El compromiso de un film, incluso de una imagen aislada, es ante todo con el cine; por eso apreciamos más las películas que dialogan con la tradición del género fantástico ya sea con el ánimo de rendir tributo a sus temas y situaciones, con un espíritu rompedor y radical o con una sabia combinación de ambas actitudes. Precisamente, una de las novedades más esperadas del certamen nos ha sorprendido por conjugar con inteligencia una cierta reflexión sobre el género fantástico y sobre el estado de las cosas en nuestro tiempo. Halloween Kills (David Gordon Green, 2021) no es una película redonda, incluso a veces parece avanzar torpemente, como a borbotones narrativos que van adelante y atrás en el tiempo sin mucha armonía. Pero, a la postre, el film está dotado de un notable ritmo y nos conduce hacia una conclusión final que puede ser la de todo el festival. El monstruo no es exactamente un personaje sino más bien una fuerza abstracta que surge de nuestros miedos y pulsiones profundas. Cuando la comunidad de Haddonfield se organiza para formar una falange de justicieros espontáneos, el resultado es totalmente contraproducente. La fascistización de las masas no es una solución sino el germen mismo del problema, a la manera de las turbamultas de M, el vampiro de Düsseldorf (M – Eine Stadt sucht einen Mörder, 1931) o Furia (Fury, 1936), dos realizaciones de Fritz Lang ejecutadas antes y después, respectivamente, del ascenso del fascismo en Alemania.

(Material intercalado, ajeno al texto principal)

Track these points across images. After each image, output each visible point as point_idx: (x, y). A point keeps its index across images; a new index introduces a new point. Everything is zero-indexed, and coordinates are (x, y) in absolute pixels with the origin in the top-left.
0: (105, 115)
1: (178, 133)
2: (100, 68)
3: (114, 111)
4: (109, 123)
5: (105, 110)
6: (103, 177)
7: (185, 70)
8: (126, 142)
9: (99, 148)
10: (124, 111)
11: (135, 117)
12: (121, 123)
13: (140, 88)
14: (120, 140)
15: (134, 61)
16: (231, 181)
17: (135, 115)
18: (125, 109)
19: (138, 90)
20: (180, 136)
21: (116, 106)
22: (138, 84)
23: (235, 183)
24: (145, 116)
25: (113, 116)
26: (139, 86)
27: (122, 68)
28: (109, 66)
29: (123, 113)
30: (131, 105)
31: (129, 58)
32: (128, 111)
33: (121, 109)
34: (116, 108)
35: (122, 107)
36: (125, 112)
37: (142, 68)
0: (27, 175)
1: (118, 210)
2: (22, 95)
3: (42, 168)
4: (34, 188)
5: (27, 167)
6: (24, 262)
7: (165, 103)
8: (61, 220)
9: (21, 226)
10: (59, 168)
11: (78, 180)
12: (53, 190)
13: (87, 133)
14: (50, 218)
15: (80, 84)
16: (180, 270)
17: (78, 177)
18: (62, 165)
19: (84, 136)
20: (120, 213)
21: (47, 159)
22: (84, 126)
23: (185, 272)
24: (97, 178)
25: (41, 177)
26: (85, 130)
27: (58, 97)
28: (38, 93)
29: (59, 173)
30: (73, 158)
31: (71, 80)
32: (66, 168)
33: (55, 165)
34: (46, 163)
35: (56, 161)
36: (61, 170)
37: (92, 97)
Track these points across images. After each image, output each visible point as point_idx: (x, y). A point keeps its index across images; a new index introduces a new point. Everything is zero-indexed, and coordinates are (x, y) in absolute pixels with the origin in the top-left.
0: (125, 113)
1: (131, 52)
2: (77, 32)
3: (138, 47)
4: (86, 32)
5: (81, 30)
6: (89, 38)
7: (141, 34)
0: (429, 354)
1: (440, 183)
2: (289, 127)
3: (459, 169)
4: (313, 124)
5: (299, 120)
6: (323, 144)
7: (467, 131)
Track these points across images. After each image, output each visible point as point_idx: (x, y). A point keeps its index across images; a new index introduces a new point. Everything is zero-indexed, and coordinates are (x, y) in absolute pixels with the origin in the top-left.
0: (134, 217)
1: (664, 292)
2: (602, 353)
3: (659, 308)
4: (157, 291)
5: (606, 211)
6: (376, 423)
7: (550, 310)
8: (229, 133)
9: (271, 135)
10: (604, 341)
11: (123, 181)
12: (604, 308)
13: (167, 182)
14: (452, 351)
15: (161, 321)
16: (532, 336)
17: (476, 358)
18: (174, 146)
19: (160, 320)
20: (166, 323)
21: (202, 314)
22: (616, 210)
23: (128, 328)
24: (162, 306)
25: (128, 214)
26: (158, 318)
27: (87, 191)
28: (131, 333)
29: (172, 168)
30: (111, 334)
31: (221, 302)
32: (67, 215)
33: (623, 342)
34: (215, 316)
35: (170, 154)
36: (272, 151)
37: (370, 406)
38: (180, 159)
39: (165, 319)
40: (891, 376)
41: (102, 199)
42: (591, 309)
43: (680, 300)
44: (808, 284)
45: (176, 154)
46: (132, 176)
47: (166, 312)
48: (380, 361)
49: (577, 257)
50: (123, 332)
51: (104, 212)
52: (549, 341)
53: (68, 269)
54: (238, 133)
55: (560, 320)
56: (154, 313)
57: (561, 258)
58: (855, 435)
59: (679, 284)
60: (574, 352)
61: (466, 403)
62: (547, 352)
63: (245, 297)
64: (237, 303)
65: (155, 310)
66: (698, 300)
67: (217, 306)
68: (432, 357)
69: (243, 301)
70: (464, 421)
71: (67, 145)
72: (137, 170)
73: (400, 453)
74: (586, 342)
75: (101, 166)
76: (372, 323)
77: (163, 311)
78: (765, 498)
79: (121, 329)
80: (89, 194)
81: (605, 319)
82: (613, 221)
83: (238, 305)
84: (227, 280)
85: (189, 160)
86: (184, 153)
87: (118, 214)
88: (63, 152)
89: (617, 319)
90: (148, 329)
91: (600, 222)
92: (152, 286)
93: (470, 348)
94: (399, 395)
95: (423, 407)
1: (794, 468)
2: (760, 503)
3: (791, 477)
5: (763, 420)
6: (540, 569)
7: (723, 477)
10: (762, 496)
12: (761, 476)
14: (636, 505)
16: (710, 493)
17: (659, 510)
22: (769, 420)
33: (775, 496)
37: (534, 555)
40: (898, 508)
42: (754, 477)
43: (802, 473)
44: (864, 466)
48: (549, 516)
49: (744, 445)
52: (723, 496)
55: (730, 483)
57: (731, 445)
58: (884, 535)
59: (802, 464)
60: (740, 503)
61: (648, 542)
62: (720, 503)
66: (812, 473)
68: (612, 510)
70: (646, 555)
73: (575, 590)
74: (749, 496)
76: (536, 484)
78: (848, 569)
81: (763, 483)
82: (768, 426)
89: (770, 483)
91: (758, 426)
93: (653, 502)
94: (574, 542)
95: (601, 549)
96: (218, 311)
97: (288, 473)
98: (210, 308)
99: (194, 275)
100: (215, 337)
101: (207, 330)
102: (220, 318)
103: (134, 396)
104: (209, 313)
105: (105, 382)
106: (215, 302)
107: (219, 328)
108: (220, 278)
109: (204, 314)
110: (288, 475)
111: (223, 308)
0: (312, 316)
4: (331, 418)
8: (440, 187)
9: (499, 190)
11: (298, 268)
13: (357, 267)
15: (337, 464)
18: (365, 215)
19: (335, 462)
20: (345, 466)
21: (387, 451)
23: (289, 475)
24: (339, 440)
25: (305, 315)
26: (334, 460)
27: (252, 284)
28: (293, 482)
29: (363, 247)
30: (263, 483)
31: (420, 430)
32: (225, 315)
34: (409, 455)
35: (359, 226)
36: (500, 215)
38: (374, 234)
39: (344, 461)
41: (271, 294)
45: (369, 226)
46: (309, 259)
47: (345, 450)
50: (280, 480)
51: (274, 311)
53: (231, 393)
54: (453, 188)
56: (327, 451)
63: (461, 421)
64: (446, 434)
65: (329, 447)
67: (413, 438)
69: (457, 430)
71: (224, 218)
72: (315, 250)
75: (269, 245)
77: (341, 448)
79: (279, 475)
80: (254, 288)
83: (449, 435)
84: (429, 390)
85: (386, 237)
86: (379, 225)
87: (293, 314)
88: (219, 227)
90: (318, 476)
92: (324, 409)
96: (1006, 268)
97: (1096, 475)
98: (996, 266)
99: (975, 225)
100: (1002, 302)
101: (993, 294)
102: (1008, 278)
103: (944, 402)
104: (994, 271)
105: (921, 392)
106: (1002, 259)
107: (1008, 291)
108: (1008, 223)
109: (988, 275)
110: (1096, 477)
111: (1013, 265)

Halloween Kills llega a lo que podríamos llamar una conclusión dinámica, esto es, algo que no es un simple final abierto sino una manera de espolear simbólicamente la continuidad del género fantástico. El cine que hemos visto en Sitges, en fin, parece advertirnos de que quizás nosotros también estemos ante el peligro de una transición hacia algo que no será lo mismo que en los tiempos de Lang pero puede acabar pareciéndose más de lo que sospechamos. A la vez, Sitges parece informarnos de cuál es el lugar del cine ante todo ello, que se puede resumir con la famosa idea de Jean-Luc Godard según la cual el problema no es hacer películas políticas sino hacer películas políticamente.